▶ [YOUR ASSIGNMENT]:
When you return the data, keep every word exact and include none of the images.

─── THE INPUT

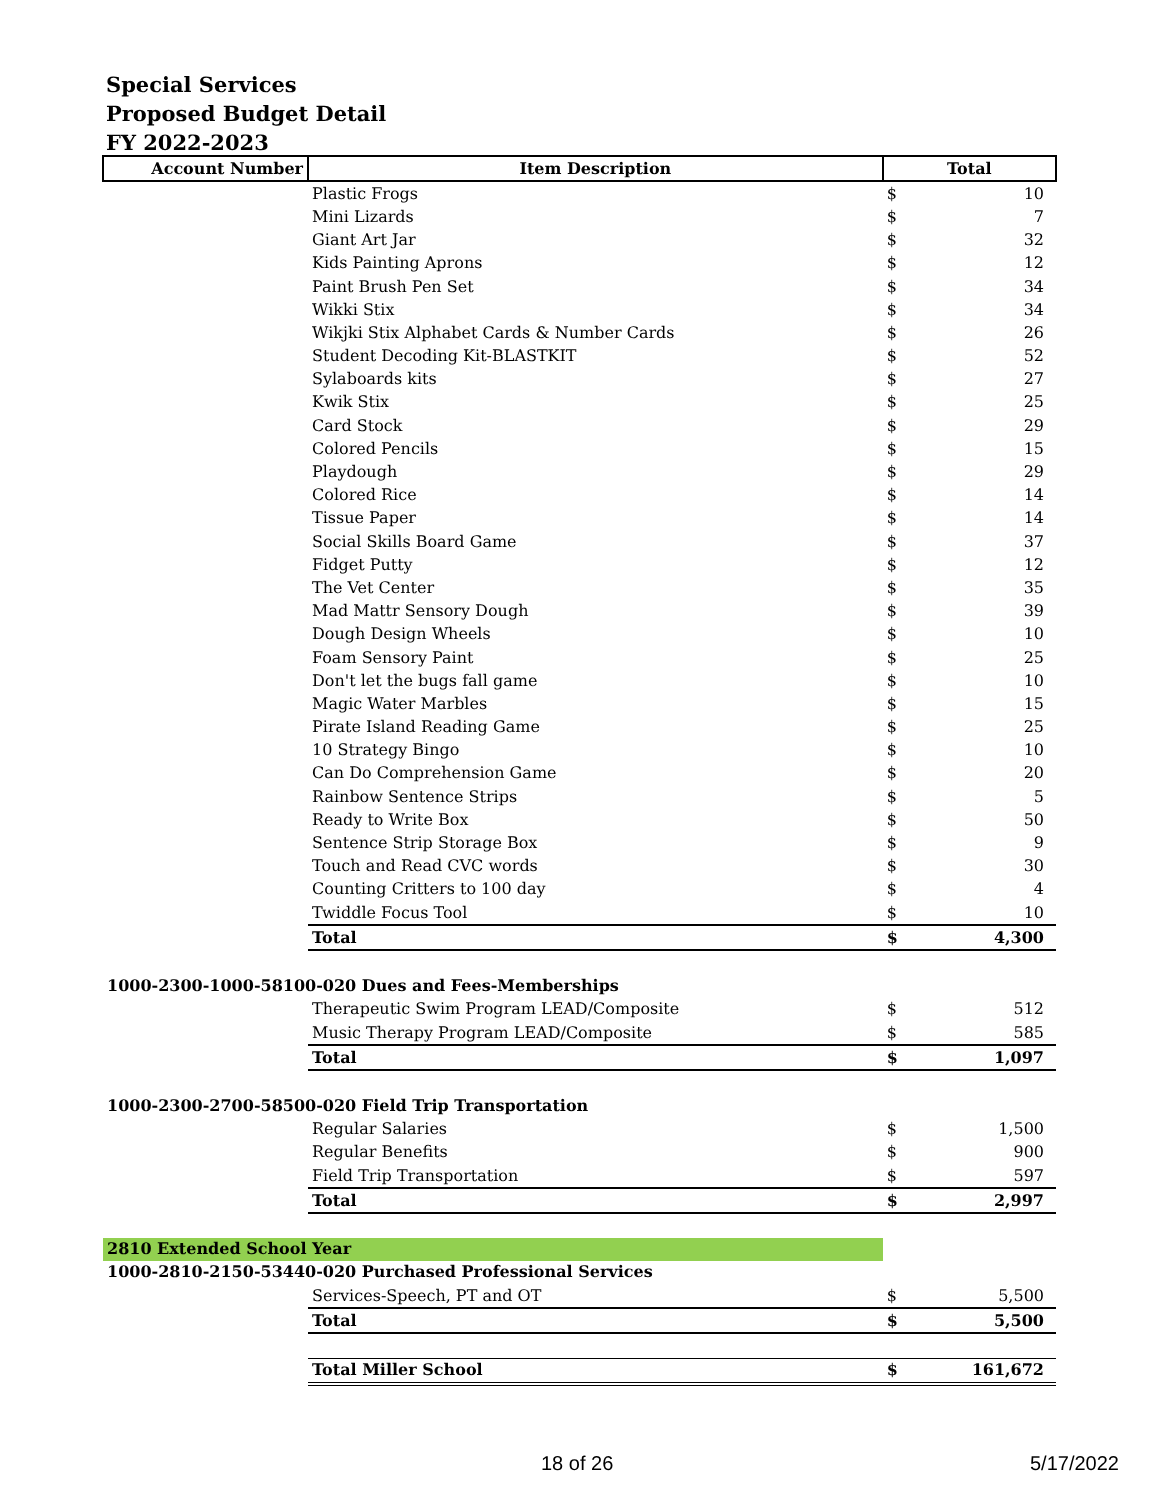Special Services
Proposed Budget Detail
FY 2022-2023
| Account Number | Item Description | Total | |
| --- | --- | --- | --- |
| | Plastic Frogs | $ | 10 |
| | Mini Lizards | $ | 7 |
| | Giant Art Jar | $ | 32 |
| | Kids Painting Aprons | $ | 12 |
| | Paint Brush Pen Set | $ | 34 |
| | Wikki Stix | $ | 34 |
| | Wikjki Stix Alphabet Cards & Number Cards | $ | 26 |
| | Student Decoding Kit-BLASTKIT | $ | 52 |
| | Sylaboards kits | $ | 27 |
| | Kwik Stix | $ | 25 |
| | Card Stock | $ | 29 |
| | Colored Pencils | $ | 15 |
| | Playdough | $ | 29 |
| | Colored Rice | $ | 14 |
| | Tissue Paper | $ | 14 |
| | Social Skills Board Game | $ | 37 |
| | Fidget Putty | $ | 12 |
| | The Vet Center | $ | 35 |
| | Mad Mattr Sensory Dough | $ | 39 |
| | Dough Design Wheels | $ | 10 |
| | Foam Sensory Paint | $ | 25 |
| | Don't let the bugs fall game | $ | 10 |
| | Magic Water Marbles | $ | 15 |
| | Pirate Island Reading Game | $ | 25 |
| | 10 Strategy Bingo | $ | 10 |
| | Can Do Comprehension Game | $ | 20 |
| | Rainbow Sentence Strips | $ | 5 |
| | Ready to Write Box | $ | 50 |
| | Sentence Strip Storage Box | $ | 9 |
| | Touch and Read CVC words | $ | 30 |
| | Counting Critters to 100 day | $ | 4 |
| | Twiddle Focus Tool | $ | 10 |
| | Total | $ | 4,300 |
| 1000-2300-1000-58100-020 Dues and Fees-Memberships | | | |
| | Therapeutic Swim Program LEAD/Composite | $ | 512 |
| | Music Therapy Program LEAD/Composite | $ | 585 |
| | Total | $ | 1,097 |
| 1000-2300-2700-58500-020 Field Trip Transportation | | | |
| | Regular Salaries | $ | 1,500 |
| | Regular Benefits | $ | 900 |
| | Field Trip Transportation | $ | 597 |
| | Total | $ | 2,997 |
| 2810 Extended School Year | | | |
| 1000-2810-2150-53440-020 Purchased Professional Services | | | |
| | Services-Speech, PT and OT | $ | 5,500 |
| | Total | $ | 5,500 |
| | Total Miller School | $ | 161,672 |
18 of 26 5/17/2022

──────

▶ [ANSWER TO THE EXERCISE]:
Special Services
Proposed Budget Detail
FY 2022-2023
| Account Number | Item Description | Total | |
| --- | --- | --- | --- |
| | Plastic Frogs | $ | 10 |
| | Mini Lizards | $ | 7 |
| | Giant Art Jar | $ | 32 |
| | Kids Painting Aprons | $ | 12 |
| | Paint Brush Pen Set | $ | 34 |
| | Wikki Stix | $ | 34 |
| | Wikjki Stix Alphabet Cards & Number Cards | $ | 26 |
| | Student Decoding Kit-BLASTKIT | $ | 52 |
| | Sylaboards kits | $ | 27 |
| | Kwik Stix | $ | 25 |
| | Card Stock | $ | 29 |
| | Colored Pencils | $ | 15 |
| | Playdough | $ | 29 |
| | Colored Rice | $ | 14 |
| | Tissue Paper | $ | 14 |
| | Social Skills Board Game | $ | 37 |
| | Fidget Putty | $ | 12 |
| | The Vet Center | $ | 35 |
| | Mad Mattr Sensory Dough | $ | 39 |
| | Dough Design Wheels | $ | 10 |
| | Foam Sensory Paint | $ | 25 |
| | Don't let the bugs fall game | $ | 10 |
| | Magic Water Marbles | $ | 15 |
| | Pirate Island Reading Game | $ | 25 |
| | 10 Strategy Bingo | $ | 10 |
| | Can Do Comprehension Game | $ | 20 |
| | Rainbow Sentence Strips | $ | 5 |
| | Ready to Write Box | $ | 50 |
| | Sentence Strip Storage Box | $ | 9 |
| | Touch and Read CVC words | $ | 30 |
| | Counting Critters to 100 day | $ | 4 |
| | Twiddle Focus Tool | $ | 10 |
| | Total | $ | 4,300 |
| 1000-2300-1000-58100-020 Dues and Fees-Memberships | | | |
| | Therapeutic Swim Program LEAD/Composite | $ | 512 |
| | Music Therapy Program LEAD/Composite | $ | 585 |
| | Total | $ | 1,097 |
| 1000-2300-2700-58500-020 Field Trip Transportation | | | |
| | Regular Salaries | $ | 1,500 |
| | Regular Benefits | $ | 900 |
| | Field Trip Transportation | $ | 597 |
| | Total | $ | 2,997 |
| 2810 Extended School Year | | | |
| 1000-2810-2150-53440-020 Purchased Professional Services | | | |
| | Services-Speech, PT and OT | $ | 5,500 |
| | Total | $ | 5,500 |
| | Total Miller School | $ | 161,672 |
18 of 26 5/17/2022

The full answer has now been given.